> _Page excerpt_
--- start ---
Cold irons and chains all abound round me,

And a plank for my pillow at night.

(Broadside ‘Here’s Adieu To all Judges and Juries’, Anon, c. 1812)

Songs were also used as vehicles for sarcasm and, in their own simplistic way, captured the essence of the times. One song, simply known as ‘Botany Bay: A New Song’ points to why convicts were transported and reinforces Governor Macquarie’s later remark: ‘Australia was settled by people sentenced here, and those that should have been!’

The hulks and the jails had some thousands in store,

But out of the jails are ten thousand times more,

Who live by fraud, cheating, vile tricks and foul play,

And should all be sent over to Botany Bay.

(Broadside, Mitchell Library Collection undated)
--- end ---
> _Extracted entries_
--- start ---
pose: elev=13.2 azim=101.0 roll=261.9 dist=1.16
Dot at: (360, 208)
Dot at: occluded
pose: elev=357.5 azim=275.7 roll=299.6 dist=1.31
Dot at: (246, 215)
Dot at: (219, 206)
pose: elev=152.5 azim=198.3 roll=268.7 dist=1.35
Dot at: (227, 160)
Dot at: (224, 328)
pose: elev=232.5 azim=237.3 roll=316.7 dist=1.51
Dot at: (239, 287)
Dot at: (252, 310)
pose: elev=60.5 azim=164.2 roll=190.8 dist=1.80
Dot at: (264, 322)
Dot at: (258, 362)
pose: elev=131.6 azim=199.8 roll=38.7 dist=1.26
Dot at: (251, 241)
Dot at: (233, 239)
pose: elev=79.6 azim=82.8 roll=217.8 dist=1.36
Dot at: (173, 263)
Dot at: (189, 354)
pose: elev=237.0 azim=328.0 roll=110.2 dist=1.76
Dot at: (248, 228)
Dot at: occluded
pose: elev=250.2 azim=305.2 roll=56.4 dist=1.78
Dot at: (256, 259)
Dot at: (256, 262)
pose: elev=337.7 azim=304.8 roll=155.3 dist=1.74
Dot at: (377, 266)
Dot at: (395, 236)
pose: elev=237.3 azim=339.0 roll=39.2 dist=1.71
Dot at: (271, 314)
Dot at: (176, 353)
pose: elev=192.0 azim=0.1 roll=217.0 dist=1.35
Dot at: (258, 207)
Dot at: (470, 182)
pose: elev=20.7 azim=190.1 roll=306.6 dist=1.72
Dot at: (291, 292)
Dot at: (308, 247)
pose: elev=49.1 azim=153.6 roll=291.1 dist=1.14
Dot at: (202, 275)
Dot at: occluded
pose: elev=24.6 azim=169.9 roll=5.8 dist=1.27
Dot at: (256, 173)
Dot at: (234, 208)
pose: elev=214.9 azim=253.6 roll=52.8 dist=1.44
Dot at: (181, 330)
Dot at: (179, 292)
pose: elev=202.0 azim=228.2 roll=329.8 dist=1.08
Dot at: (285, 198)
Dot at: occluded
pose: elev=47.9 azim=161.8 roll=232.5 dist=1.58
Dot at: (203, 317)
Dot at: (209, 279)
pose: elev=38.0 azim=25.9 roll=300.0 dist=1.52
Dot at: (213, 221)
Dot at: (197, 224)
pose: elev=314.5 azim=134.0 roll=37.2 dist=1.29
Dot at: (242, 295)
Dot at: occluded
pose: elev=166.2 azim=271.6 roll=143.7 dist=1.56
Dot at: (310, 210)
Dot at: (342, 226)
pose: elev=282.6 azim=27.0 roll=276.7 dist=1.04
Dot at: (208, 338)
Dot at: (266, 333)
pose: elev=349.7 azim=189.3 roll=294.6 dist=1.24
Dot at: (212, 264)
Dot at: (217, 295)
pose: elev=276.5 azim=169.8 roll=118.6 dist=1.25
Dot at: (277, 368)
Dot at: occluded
--- end ---
> _Directions_
Summarize the passage on convict songs above in two sentences.

> _Right answer_
The passage opens with lines from an anonymous broadside of about 1812 describing cold irons, chains, and a plank for a pillow, then notes that songs were also used for sarcasm and, in a simple way, captured the essence of the times. It cites "Botany Bay: A New Song," which says that far more people outside the jails than inside live by fraud and foul play and should all be sent to Botany Bay, and it links this to Governor Macquarie's remark that Australia was settled by people sentenced there and those who should have been.